ASSIGNMENT:
Every line from the beginning of the data through the line containing "7: (94, 88)" should be reproduced exactly, and no further lines should be output.

◆ ◆ ◆ ◆ ◆ ◆ ◆

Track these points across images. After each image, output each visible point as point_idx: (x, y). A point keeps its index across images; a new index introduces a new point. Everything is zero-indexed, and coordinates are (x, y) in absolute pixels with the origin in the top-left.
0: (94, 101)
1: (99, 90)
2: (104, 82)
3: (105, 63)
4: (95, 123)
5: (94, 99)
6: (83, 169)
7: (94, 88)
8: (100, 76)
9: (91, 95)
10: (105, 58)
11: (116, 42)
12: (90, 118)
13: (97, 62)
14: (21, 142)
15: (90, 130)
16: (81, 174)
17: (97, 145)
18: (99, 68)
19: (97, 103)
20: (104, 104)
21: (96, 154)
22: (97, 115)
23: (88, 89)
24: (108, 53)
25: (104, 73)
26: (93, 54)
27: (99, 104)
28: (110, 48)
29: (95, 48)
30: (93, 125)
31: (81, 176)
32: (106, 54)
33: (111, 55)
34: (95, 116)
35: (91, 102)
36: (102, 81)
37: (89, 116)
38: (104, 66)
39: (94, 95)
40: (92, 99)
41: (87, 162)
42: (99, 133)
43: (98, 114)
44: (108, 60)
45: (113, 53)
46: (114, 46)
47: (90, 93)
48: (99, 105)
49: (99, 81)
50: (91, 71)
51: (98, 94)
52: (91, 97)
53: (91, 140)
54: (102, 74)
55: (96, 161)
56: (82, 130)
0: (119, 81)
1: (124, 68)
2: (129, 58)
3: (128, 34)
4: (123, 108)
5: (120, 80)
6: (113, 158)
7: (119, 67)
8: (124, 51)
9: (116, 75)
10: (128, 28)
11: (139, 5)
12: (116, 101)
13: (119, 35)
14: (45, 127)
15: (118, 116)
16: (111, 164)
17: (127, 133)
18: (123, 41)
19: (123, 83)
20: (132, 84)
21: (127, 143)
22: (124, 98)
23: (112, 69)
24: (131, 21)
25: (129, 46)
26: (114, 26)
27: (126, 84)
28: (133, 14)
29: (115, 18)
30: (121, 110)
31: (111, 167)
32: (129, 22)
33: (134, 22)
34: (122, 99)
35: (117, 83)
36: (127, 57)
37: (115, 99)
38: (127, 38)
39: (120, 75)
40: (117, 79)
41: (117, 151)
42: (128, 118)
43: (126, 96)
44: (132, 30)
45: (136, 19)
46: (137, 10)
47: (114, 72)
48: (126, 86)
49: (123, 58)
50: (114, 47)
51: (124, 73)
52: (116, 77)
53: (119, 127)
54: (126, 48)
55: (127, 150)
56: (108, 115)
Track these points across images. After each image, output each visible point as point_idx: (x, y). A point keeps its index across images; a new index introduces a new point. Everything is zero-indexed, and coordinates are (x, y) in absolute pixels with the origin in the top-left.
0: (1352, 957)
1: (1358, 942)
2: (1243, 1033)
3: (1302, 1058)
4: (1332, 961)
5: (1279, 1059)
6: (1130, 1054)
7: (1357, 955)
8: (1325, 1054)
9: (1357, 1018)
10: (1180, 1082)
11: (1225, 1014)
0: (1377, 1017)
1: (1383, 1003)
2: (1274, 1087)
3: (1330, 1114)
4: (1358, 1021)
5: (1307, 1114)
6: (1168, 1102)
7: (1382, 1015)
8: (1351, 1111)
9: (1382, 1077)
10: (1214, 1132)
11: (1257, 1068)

◆ ◆ ◆ ◆ ◆ ◆ ◆

TASK SOLUTION:
Track these points across images. After each image, output each visible point as point_idx: (x, y). A point keeps its index across images; a new index introduces a new point. Everything is zero-indexed, and coordinates are (x, y) in absolute pixels with the origin in the top-left.
0: (94, 101)
1: (99, 90)
2: (104, 82)
3: (105, 63)
4: (95, 123)
5: (94, 99)
6: (83, 169)
7: (94, 88)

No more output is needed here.